Ladosz Pawel, Ben-Iwhiwhu Eseoghene, Dick Jeffery, Ketz Nicholas, Kolouri Soheil, Krichmar Jeffrey L, Pilly Praveen K, Soltoggio Andrea
IEEE Trans Neural Netw Learn Syst. 2022 May;33(5):2045-2056. doi: 10.1109/TNNLS.2021.3110281. Epub 2022 May 2.
In this article, we consider a subclass of partially observable Markov decision process (POMDP) problems which we termed confounding POMDPs. In these types of POMDPs, temporal difference (TD)-based reinforcement learning (RL) algorithms struggle, as TD error cannot be easily derived from observations. We solve these types of problems using a new bio-inspired neural architecture that combines a modulated Hebbian network (MOHN) with deep Q-network (DQN), which we call modulated Hebbian plus Q-network architecture (MOHQA). The key idea is to use a Hebbian network with rarely correlated bio-inspired neural traces to bridge temporal delays between actions and rewards when confounding observations and sparse rewards result in inaccurate TD errors.

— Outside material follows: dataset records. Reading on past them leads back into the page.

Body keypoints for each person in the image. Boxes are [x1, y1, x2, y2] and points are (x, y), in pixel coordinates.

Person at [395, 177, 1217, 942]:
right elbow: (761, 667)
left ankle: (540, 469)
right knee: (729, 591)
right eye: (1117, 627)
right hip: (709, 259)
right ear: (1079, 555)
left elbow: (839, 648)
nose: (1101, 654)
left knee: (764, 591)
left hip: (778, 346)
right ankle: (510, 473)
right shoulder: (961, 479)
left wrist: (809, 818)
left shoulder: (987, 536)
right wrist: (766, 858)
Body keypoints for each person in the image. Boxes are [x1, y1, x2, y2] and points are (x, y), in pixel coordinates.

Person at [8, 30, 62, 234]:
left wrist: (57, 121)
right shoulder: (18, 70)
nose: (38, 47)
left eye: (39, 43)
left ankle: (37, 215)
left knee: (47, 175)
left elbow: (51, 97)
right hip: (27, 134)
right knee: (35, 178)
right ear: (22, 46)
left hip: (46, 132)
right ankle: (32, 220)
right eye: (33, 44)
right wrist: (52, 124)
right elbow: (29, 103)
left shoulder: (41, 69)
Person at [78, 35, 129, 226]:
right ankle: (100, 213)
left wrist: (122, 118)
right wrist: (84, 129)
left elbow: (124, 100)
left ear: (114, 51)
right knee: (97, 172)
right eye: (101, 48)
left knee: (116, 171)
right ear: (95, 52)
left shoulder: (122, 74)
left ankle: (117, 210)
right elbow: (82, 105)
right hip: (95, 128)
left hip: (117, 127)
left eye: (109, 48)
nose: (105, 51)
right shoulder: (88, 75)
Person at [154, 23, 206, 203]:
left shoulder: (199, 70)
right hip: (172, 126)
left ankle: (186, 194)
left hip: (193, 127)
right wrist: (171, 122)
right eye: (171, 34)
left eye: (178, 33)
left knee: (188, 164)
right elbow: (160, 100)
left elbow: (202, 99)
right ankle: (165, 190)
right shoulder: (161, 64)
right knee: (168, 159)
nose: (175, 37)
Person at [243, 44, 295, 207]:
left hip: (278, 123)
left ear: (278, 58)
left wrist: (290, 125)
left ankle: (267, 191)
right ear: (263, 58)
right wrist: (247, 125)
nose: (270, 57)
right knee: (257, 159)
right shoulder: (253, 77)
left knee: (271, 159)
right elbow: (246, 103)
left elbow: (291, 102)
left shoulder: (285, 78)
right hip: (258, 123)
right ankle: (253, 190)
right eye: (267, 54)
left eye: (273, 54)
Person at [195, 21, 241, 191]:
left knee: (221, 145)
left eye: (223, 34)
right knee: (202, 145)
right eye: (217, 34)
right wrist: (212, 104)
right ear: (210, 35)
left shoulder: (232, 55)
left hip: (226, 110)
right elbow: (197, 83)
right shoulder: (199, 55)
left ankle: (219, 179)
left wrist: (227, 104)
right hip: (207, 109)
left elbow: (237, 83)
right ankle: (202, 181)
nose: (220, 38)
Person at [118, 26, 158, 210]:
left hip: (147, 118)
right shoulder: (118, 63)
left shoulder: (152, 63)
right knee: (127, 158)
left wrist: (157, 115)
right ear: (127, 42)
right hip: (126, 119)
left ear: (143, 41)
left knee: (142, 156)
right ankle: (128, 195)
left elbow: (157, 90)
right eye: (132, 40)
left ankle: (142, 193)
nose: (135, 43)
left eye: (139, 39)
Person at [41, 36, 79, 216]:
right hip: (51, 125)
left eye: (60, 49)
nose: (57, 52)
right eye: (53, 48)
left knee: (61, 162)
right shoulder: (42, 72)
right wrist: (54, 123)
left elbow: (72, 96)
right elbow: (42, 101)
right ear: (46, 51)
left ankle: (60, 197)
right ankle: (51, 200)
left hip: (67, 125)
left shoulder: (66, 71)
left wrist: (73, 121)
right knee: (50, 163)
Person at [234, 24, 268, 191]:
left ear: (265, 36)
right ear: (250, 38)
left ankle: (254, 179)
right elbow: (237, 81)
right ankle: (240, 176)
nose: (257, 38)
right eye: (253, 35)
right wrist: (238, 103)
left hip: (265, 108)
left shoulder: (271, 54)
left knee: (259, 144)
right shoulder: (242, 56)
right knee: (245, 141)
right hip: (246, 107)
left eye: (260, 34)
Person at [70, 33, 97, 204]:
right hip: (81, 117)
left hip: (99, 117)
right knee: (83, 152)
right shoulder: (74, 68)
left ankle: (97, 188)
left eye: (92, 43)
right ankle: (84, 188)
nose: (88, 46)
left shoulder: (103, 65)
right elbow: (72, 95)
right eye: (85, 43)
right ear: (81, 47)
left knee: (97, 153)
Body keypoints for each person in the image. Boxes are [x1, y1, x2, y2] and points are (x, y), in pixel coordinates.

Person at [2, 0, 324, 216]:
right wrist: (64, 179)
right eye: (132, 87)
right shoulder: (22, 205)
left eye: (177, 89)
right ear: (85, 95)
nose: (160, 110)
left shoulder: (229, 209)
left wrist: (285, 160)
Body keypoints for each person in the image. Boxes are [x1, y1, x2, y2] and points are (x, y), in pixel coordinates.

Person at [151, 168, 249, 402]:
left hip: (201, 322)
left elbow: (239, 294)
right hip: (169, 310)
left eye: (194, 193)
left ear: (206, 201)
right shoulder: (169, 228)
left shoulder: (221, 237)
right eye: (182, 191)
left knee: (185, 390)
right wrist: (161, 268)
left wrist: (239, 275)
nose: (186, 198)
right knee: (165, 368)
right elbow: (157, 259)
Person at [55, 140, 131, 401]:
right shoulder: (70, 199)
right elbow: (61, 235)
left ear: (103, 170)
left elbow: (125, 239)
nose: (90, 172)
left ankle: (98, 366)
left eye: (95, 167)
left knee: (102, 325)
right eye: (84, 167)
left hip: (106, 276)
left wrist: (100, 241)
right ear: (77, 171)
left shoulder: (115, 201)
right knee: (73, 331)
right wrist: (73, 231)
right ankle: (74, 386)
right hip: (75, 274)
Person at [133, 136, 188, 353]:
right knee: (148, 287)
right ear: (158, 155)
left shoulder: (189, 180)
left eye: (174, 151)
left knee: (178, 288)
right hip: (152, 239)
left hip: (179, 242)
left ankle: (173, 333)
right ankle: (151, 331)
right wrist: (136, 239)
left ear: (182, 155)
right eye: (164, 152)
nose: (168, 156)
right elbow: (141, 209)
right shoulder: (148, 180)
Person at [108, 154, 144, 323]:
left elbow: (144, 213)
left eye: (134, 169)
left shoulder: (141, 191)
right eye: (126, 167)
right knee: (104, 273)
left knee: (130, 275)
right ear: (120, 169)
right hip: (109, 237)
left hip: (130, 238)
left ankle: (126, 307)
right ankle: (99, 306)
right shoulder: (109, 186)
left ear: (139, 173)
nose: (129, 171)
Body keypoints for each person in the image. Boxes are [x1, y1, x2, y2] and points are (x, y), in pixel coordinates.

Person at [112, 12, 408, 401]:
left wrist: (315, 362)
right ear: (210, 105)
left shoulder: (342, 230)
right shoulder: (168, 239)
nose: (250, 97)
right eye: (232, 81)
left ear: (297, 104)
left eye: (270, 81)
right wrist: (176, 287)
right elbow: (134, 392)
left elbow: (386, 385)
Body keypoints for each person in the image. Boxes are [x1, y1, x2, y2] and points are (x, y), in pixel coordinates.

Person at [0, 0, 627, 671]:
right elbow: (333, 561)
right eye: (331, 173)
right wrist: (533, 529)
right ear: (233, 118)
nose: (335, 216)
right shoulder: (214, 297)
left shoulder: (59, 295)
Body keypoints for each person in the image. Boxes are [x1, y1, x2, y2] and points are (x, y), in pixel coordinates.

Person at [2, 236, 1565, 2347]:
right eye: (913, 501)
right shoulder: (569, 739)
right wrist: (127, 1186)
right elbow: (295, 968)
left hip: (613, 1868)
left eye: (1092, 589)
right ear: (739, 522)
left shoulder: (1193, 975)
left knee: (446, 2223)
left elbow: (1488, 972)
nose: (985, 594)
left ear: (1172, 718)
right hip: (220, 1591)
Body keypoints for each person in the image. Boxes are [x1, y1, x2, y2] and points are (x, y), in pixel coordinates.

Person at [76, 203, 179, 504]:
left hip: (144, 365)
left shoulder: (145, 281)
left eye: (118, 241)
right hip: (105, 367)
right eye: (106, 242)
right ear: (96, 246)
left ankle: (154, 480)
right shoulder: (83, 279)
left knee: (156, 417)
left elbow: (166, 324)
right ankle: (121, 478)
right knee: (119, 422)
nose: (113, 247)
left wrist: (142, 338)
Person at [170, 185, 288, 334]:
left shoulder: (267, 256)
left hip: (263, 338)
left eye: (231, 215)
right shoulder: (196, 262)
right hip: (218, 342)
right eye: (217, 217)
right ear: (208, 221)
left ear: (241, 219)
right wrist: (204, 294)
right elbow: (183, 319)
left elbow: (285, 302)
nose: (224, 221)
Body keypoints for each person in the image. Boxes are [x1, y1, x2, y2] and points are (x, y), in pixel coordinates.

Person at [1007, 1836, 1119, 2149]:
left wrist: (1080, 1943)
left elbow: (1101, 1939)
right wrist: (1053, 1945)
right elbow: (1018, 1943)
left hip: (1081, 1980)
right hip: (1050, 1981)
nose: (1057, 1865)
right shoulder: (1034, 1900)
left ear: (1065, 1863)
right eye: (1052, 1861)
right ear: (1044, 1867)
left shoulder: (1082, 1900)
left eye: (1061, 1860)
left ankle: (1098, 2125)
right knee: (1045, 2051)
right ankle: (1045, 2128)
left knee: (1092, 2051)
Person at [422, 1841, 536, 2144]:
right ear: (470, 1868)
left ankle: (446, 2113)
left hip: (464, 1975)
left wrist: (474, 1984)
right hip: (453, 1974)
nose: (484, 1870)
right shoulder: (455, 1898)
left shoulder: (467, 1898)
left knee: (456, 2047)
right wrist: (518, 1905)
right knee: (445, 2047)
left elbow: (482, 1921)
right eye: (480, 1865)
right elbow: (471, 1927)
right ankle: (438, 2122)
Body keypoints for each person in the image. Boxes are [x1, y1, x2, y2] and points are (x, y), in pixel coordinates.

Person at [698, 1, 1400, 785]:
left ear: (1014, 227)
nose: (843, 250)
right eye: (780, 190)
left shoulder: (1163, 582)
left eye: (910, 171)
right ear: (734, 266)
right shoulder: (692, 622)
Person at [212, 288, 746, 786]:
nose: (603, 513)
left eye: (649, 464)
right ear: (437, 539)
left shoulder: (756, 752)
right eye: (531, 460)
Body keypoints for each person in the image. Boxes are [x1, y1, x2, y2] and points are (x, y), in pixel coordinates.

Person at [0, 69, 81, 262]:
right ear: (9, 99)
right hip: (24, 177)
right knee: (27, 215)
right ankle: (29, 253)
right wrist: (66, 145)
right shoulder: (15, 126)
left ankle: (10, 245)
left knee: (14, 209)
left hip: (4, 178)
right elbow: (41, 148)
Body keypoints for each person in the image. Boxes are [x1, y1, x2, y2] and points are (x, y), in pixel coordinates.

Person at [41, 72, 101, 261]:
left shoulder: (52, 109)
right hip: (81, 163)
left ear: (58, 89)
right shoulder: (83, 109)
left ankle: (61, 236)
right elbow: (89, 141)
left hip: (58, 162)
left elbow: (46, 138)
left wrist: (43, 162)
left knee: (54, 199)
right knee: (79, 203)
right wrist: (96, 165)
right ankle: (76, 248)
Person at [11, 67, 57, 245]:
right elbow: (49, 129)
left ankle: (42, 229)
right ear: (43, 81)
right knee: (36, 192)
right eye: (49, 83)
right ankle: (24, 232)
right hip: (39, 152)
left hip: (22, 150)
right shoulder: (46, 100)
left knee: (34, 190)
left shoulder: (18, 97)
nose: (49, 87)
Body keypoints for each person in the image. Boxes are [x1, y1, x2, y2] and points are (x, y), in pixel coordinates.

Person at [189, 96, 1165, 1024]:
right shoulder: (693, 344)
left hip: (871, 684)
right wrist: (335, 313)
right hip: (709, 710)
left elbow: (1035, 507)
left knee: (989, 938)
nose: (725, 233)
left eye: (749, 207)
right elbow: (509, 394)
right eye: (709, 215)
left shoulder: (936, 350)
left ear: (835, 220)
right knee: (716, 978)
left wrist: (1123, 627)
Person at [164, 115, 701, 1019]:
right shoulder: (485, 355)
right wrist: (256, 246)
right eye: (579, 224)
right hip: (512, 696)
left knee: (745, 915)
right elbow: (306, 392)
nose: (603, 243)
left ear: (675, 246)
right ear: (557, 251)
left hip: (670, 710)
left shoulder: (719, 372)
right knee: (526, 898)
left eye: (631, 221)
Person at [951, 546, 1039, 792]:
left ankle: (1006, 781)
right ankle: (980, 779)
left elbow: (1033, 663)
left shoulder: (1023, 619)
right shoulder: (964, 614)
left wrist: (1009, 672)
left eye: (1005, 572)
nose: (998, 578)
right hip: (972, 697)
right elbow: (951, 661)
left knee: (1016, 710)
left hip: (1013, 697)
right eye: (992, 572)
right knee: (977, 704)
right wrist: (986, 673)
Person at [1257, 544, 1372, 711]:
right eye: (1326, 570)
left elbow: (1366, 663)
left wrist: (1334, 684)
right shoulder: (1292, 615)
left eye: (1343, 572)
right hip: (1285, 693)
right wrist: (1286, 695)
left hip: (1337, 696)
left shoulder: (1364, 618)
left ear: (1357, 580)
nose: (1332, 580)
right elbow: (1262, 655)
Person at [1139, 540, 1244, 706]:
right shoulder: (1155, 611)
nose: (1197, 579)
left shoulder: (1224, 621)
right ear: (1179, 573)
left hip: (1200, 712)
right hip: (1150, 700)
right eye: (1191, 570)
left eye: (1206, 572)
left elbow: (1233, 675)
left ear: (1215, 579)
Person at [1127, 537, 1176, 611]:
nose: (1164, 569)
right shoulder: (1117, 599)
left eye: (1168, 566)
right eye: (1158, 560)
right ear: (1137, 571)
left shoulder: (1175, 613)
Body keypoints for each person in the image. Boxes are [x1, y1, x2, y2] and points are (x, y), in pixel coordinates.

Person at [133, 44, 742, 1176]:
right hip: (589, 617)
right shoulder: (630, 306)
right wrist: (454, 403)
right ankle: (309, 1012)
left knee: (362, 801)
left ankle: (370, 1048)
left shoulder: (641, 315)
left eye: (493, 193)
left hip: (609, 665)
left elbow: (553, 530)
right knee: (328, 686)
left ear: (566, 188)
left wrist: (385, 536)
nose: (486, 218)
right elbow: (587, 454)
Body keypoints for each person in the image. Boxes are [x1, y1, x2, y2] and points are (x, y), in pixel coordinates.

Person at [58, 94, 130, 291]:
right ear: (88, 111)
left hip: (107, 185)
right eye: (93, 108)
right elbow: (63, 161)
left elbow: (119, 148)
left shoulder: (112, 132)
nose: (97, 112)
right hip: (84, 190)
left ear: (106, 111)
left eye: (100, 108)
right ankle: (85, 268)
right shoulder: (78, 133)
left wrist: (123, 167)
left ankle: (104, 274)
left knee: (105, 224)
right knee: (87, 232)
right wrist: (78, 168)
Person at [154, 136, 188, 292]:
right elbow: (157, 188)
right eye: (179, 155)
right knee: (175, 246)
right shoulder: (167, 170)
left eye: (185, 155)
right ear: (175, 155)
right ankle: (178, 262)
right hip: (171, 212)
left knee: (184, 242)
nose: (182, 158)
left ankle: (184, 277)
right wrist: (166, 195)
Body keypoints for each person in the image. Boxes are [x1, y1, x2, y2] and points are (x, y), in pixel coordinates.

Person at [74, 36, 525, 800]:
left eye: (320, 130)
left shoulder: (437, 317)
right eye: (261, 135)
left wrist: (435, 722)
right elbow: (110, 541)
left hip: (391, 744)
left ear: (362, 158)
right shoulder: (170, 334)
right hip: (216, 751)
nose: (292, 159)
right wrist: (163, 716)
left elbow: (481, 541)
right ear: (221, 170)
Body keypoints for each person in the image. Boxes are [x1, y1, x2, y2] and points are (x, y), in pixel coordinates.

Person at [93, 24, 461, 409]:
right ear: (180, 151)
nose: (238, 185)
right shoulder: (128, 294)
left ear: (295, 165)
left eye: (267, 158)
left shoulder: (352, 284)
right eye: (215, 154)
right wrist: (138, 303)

In MOHQA, DQN learns low-level features and control, while the MOHN contributes to high-level decisions by associating rewards with past states and actions. Thus, the proposed architecture combines two modules with significantly different learning algorithms, a Hebbian associative network and a classical DQN pipeline, exploiting the advantages of both. Simulations on a set of POMDPs and on the Malmo environment show that the proposed algorithm improved DQN's results and even outperformed control tests with advantage-actor critic (A2C), quantile regression DQN with long short-term memory (QRDQN + LSTM), Monte Carlo policy gradient (REINFORCE), and aggregated memory for reinforcement learning (AMRL) algorithms on most difficult POMDPs with confounding stimuli and sparse rewards.
在本文中,我们考虑了部分可观测马尔可夫决策过程(POMDP)问题的一个子类,我们将其称为混杂POMDP。在这类POMDP中,基于时间差分(TD)的强化学习(RL)算法面临困难,因为无法轻易从观测中得出TD误差。我们使用一种新的受生物启发的神经架构来解决这类问题,该架构将调制赫布网络(MOHN)与深度Q网络(DQN)相结合,我们称之为调制赫布加Q网络架构(MOHQA)。关键思想是使用具有极少相关生物启发神经痕迹的赫布网络,在混杂观测和稀疏奖励导致不准确的TD误差时,弥合动作与奖励之间的时间延迟。在MOHQA中,DQN学习低级特征和控制,而MOHN通过将奖励与过去的状态和动作相关联来促成高级决策。因此,所提出的架构结合了两个具有显著不同学习算法的模块,一个赫布关联网络和一个经典的DQN管道,利用了两者的优势。在一组POMDP以及马尔默环境上的模拟表明,所提出的算法改进了DQN的结果,甚至在具有混杂刺激和稀疏奖励的最困难POMDP上,优于优势演员评论家(A2C)、带长短期记忆的分位数回归DQN(QRDQN + LSTM)、蒙特卡罗策略梯度(REINFORCE)以及强化学习聚合记忆(AMRL)算法的控制测试。